Nil wind is unheard of and here we were motoring on glass, Fishing rod out, hatches open, music pumping and Sally for the first time ever, sunbathing on the sunbed on the trampoline.
And then came that sound a fisherman lives for! It's when a big fish takes the bait and a high pitched shreek issues from the reel.
Neutralise the engines, grab the rod before the fish takes all the line and start the fight... Cameras out, everybody gathers, this is only the second time since we began this whole caper that this has happened.
While the boat still had some momentum, the fight was on, but as we slowed to a stop, the fight was little too consistent to be something you can eat...

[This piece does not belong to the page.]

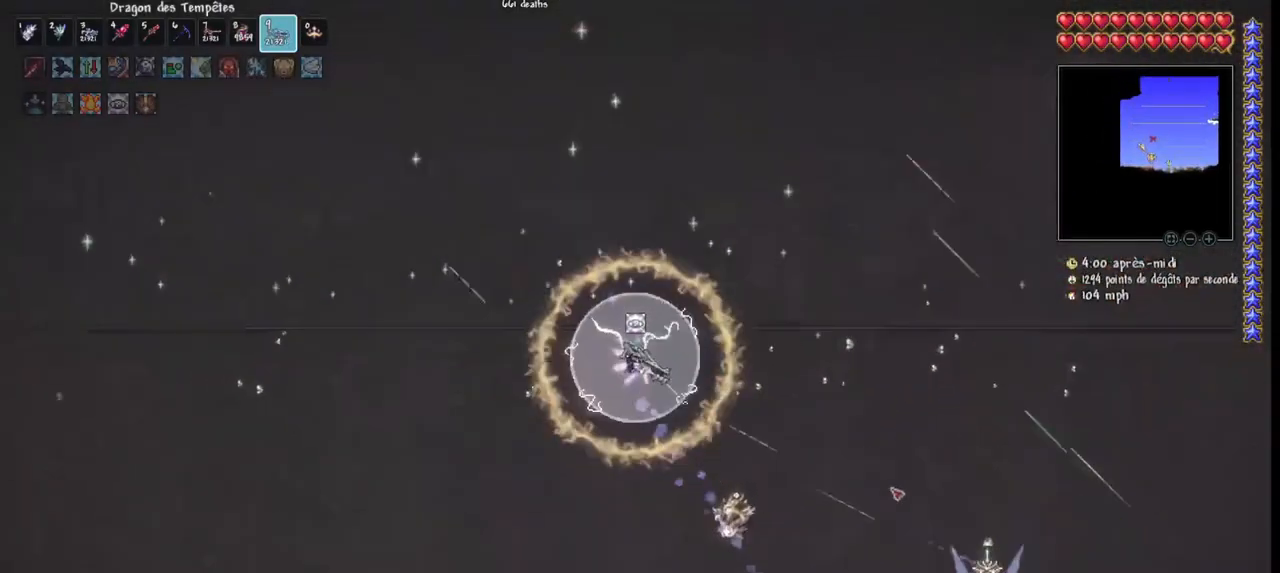
{"keys": [], "mouse": ["left"], "mouse_move": "up", "events": [[67, "q", "down"], [167, "q", "up"], [167, "space", "up"], [200, "q", "down"], [500, "q", "up"]]}
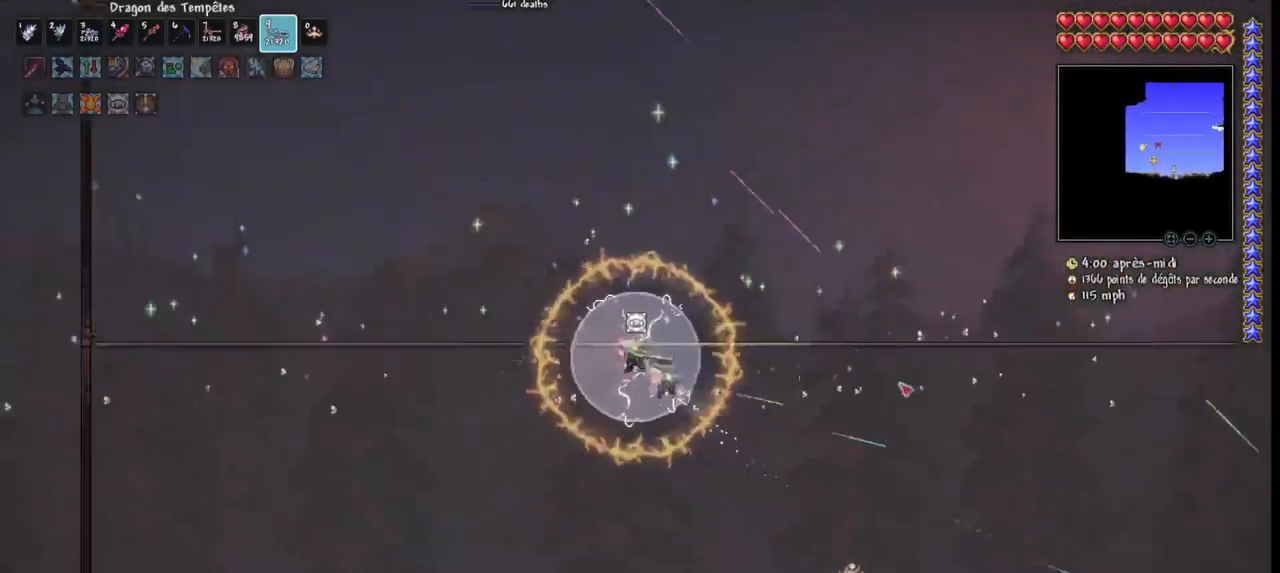
{"keys": [], "mouse": ["left"], "mouse_move": "up", "events": []}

Yep, a synthetic hessian sack...
Everybody back to their bunks, there's nothing to see here....
We arrived in Silivri at 4:30pm. Not a pretty harbour. We were tricked twice by slime lines that weren't in fact slime lines but bits of line hanging off the harbour wall attached to nothing at all.
We eventually dropped the anchor and Med moored, found a power outlet that worked, plugged in, shut the boat up and headed into town.
A nice surprise. Probably the best and longest promenade we've seen. The kids had their bikes, went off to explore and returned with news of many activities for which they needed money.
Trampolines and aerial tramps only $2.50 a go. Fine,if they only want one go, but it is things like this that makes them want to stay a few days and whinge when we explain that that ain't gonna happen.
And then there was the shooting 'gallery'. A string of balloons 15 meters out or a row of eggs 10 meters out. Me, always bragging of my marksmanship as a young man had to have a go, as did everybody else.
Who was the only person not to hit an egg... You guessed it.... Your's truly!
It gave everybody a good laugh, but what was not so funny was what greeted us when we returned to the boat.
The local bird life had discovered a nice new vantage point on the upper spreaders of our mast from which to survey their domain and poop and poop and poop!
A disgusting cleaning job, Al heaving with the pungent aromas of rotting digested fish....
A lovely farewell as we headed off on the last leg to Istanbul, the sea still like glass. everybody assumed the same position as the previous day as we played dodgems with the hundreds of freighters and cruise ships that proliferate these waters.
As we entered the Istanbul precinct, we were greeted by a pod of dolphins... How about that?